**Extract:**
▼
We involve artists, designers, architects to build beautiful spaces and to rebuild the dignity of the people. It’s not about serving just some hot food – that’s fine and beautiful. But this is a different project. I am doing different things, with a different perspective. For me, inside a beautiful space I can rebuild something. Dignity of people, or give pride to the food that has been considered waste for 99.99% of people. Through my knowledge, and through our knowledge, because it’s a project that involves all of the best chefs in the world.
I can see the reaction of people around the world which is so interesting. Numbers are numbers. 160 million people are starving. 1.4 billion are overweight and 1.3 billion tonnes of food is wasted every year. 33% of food production is wasted. It’s 50% in Brazil. Every single day in Rio de Janeiro 10 food trucks full of food are burnt. Vegetables and fruit. Why? Because…I don’t know. There is no explanation. It’s not about producing more, it’s about wasting less.
LUX: Is the Soup Kitchen business sustainable? Do you need support? How does that work?
▲
**The problem:**
Transcribe the whole interview passage on the soup kitchen and food waste word for word. The material that comes after this text isn't needed.

**Given data:**
▼
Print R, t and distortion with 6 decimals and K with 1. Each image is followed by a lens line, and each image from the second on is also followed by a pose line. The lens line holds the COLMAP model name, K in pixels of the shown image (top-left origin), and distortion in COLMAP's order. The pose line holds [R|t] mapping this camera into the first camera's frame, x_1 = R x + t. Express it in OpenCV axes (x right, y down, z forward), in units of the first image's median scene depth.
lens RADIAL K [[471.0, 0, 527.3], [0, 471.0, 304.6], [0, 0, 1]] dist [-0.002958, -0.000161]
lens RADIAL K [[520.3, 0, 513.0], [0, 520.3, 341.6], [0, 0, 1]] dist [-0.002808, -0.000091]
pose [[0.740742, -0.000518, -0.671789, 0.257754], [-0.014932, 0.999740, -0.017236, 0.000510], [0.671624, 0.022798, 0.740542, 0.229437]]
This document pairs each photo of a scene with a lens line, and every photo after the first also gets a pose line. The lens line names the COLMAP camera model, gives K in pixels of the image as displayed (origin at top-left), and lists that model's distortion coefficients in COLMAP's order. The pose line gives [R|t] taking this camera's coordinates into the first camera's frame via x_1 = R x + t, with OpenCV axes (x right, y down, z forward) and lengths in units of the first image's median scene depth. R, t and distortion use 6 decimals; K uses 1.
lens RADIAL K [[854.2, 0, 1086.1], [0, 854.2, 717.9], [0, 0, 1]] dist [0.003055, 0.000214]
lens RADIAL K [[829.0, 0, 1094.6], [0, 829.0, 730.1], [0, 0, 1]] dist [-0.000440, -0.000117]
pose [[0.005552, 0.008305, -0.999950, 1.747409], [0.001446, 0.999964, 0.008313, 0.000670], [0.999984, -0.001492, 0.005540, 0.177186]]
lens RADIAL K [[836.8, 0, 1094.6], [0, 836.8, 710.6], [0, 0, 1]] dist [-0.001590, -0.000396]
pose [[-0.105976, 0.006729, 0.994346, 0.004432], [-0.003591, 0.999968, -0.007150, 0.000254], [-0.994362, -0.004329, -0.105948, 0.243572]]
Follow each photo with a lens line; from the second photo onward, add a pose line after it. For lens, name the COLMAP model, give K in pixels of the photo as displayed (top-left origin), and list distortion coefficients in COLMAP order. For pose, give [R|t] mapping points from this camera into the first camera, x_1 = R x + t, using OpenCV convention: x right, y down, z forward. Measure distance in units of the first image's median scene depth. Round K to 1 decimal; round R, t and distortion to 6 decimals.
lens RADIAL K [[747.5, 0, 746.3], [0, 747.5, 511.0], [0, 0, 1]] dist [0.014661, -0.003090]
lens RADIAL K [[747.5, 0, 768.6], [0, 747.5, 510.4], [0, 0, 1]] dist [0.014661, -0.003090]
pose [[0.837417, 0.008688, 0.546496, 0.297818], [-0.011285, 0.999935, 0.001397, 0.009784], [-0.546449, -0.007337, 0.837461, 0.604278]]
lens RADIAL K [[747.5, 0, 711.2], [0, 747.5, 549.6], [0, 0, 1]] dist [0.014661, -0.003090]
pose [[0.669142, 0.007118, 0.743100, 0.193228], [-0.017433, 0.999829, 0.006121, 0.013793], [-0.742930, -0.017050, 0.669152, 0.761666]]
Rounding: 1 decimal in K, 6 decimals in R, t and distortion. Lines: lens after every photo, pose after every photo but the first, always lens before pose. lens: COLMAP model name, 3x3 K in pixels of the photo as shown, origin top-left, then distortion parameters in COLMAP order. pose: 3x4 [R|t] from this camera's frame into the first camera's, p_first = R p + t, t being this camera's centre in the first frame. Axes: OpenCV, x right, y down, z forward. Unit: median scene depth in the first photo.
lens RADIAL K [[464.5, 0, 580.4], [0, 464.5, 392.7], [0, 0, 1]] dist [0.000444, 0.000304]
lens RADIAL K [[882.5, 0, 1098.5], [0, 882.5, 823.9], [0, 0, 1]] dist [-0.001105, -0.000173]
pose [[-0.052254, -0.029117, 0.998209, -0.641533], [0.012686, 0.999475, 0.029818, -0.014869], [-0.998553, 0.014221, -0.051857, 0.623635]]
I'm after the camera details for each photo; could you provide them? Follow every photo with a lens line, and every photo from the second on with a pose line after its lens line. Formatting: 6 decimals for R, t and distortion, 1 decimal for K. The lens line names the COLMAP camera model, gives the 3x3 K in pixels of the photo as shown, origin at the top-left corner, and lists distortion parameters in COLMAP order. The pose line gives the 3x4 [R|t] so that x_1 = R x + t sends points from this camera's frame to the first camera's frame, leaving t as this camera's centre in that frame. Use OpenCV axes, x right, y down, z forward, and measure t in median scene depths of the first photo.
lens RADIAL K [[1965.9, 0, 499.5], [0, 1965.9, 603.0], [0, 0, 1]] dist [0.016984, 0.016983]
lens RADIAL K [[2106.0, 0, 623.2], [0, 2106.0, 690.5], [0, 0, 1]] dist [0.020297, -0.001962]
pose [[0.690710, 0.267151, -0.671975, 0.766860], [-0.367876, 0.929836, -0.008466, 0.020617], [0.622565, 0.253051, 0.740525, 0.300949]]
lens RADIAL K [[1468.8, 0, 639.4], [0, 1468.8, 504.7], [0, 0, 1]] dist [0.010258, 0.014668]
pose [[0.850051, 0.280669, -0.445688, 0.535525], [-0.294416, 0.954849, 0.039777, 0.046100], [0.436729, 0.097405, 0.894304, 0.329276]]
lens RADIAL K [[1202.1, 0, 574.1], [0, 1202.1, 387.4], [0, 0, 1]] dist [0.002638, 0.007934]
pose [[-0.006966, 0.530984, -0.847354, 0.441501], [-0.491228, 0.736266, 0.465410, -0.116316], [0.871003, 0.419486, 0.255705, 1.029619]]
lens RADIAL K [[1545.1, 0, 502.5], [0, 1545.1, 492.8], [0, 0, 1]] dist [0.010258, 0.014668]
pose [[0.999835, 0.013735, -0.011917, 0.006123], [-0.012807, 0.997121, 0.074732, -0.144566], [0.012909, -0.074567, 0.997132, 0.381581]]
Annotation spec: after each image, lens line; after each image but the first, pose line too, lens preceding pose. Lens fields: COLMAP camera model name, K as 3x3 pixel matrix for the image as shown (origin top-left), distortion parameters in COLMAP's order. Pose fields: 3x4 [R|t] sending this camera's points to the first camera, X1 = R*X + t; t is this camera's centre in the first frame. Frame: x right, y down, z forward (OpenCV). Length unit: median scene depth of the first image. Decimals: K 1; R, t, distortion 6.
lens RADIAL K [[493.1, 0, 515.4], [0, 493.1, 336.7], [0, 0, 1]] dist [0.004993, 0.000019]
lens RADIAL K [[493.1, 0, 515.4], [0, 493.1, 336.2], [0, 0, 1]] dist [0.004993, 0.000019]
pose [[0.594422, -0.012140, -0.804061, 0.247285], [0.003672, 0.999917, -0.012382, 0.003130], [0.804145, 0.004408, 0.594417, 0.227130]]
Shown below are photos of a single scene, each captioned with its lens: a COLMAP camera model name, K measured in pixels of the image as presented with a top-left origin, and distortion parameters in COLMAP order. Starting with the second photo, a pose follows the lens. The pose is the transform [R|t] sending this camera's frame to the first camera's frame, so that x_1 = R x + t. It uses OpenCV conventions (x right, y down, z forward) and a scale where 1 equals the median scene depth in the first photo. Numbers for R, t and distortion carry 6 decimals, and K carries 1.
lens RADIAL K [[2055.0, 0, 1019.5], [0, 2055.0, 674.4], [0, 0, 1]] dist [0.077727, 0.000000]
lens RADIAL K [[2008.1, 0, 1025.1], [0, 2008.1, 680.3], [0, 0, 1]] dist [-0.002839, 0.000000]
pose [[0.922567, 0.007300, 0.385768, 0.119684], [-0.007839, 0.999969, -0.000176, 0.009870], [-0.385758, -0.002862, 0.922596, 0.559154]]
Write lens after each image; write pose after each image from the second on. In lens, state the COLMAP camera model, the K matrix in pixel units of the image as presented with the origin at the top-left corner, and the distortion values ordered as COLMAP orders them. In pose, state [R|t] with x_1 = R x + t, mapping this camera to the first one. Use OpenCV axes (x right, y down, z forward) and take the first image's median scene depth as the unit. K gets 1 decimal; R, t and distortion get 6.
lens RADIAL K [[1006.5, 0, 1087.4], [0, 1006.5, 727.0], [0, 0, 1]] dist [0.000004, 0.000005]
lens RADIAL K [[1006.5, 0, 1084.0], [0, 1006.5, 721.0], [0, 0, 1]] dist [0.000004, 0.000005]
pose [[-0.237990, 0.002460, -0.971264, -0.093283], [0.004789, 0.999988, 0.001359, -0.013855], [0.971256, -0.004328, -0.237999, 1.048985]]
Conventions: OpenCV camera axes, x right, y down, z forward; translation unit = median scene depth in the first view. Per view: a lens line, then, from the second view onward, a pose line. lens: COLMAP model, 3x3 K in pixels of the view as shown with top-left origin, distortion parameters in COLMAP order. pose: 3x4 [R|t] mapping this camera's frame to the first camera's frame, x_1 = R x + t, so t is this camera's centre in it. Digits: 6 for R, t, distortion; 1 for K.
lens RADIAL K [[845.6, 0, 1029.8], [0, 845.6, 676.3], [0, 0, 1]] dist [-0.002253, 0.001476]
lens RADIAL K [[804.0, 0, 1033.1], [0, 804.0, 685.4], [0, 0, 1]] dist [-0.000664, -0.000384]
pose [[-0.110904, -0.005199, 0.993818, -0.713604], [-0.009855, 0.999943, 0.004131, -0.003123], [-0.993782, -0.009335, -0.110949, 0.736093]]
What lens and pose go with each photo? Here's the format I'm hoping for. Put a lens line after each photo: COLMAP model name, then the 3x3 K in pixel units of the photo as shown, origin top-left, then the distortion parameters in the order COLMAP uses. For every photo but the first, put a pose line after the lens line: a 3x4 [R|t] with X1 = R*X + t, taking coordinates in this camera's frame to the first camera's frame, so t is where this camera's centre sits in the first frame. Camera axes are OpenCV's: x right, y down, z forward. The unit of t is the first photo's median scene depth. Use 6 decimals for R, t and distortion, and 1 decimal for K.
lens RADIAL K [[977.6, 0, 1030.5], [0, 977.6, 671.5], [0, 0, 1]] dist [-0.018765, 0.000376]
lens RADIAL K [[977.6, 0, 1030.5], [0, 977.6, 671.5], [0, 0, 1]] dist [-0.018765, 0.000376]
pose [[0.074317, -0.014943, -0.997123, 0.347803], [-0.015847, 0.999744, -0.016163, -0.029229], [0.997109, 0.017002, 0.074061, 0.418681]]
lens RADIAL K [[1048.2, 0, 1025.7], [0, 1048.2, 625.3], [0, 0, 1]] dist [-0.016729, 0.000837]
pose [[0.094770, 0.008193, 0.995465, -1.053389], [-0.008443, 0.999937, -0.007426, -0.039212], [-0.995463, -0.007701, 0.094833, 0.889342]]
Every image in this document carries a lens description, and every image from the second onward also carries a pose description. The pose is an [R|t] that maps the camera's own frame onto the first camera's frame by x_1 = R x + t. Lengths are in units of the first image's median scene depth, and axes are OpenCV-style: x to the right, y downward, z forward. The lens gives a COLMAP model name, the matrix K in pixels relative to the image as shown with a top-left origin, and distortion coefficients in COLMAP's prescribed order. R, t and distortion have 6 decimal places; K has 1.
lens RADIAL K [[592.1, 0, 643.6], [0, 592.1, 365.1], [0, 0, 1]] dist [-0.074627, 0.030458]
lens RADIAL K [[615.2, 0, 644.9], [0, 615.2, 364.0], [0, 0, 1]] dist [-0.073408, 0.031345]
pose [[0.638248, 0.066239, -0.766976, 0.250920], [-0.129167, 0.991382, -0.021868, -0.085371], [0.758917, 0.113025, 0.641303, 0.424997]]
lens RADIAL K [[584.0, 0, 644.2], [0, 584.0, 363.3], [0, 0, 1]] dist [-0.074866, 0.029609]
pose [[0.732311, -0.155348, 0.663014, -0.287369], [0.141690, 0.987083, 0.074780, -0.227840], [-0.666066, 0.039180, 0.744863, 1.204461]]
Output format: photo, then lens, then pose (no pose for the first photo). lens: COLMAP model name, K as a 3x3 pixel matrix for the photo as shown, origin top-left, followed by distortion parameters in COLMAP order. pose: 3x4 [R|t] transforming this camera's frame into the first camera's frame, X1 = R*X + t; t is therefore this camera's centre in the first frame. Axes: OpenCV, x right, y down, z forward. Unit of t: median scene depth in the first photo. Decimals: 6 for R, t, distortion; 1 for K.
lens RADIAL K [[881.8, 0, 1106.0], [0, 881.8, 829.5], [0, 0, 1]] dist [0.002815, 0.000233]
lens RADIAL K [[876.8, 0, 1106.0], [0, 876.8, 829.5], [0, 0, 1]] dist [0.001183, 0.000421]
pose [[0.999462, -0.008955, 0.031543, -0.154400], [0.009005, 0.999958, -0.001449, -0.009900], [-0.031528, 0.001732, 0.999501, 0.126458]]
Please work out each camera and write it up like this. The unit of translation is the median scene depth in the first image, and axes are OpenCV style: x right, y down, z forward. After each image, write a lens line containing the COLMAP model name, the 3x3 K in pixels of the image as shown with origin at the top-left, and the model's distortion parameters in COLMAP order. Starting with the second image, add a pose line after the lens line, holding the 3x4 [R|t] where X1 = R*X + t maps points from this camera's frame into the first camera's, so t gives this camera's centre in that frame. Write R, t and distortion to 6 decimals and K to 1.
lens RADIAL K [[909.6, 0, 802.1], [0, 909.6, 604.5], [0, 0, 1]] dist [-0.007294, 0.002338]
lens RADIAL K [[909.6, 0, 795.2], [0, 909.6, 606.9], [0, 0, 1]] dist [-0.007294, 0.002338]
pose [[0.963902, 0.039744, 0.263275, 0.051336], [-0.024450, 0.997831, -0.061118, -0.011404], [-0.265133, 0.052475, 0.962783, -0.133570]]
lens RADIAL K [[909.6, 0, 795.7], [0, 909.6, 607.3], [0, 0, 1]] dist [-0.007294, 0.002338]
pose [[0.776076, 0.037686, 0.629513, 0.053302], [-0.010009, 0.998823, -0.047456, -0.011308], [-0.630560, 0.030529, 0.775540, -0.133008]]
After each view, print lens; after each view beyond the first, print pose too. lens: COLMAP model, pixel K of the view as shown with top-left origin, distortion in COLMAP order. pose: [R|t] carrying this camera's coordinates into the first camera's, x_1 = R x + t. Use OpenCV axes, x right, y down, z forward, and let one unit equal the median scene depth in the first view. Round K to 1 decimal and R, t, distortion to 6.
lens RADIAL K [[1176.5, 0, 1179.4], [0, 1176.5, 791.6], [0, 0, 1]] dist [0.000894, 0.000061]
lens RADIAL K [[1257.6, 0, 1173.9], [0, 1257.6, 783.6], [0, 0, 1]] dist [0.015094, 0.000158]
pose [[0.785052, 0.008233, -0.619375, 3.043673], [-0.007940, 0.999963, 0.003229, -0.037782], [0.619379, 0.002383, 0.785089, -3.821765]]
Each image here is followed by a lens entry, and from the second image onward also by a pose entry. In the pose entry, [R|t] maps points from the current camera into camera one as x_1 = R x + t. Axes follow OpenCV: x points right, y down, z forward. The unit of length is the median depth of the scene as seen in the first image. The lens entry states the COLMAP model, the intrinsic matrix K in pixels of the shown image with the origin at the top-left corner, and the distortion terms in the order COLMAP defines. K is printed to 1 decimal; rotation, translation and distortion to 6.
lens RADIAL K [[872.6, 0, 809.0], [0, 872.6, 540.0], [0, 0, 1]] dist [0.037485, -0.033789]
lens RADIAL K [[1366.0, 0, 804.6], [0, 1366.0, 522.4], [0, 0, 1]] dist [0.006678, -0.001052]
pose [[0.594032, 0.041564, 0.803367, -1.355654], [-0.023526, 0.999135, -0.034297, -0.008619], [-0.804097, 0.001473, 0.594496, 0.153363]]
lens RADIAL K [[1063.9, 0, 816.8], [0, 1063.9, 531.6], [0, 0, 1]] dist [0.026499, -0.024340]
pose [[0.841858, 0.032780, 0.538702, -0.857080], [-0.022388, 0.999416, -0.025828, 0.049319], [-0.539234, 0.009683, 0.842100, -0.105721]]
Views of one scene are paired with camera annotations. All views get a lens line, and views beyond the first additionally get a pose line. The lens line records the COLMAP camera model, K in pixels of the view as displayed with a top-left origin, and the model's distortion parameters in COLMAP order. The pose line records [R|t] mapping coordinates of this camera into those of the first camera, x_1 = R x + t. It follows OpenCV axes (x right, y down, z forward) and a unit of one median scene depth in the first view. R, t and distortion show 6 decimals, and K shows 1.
▲
**Task output:**
We involve artists, designers, architects to build beautiful spaces and to rebuild the dignity of the people. It’s not about serving just some hot food – that’s fine and beautiful. But this is a different project. I am doing different things, with a different perspective. For me, inside a beautiful space I can rebuild something. Dignity of people, or give pride to the food that has been considered waste for 99.99% of people. Through my knowledge, and through our knowledge, because it’s a project that involves all of the best chefs in the world.
I can see the reaction of people around the world which is so interesting. Numbers are numbers. 160 million people are starving. 1.4 billion are overweight and 1.3 billion tonnes of food is wasted every year. 33% of food production is wasted. It’s 50% in Brazil. Every single day in Rio de Janeiro 10 food trucks full of food are burnt. Vegetables and fruit. Why? Because…I don’t know. There is no explanation. It’s not about producing more, it’s about wasting less.
LUX: Is the Soup Kitchen business sustainable? Do you need support? How does that work?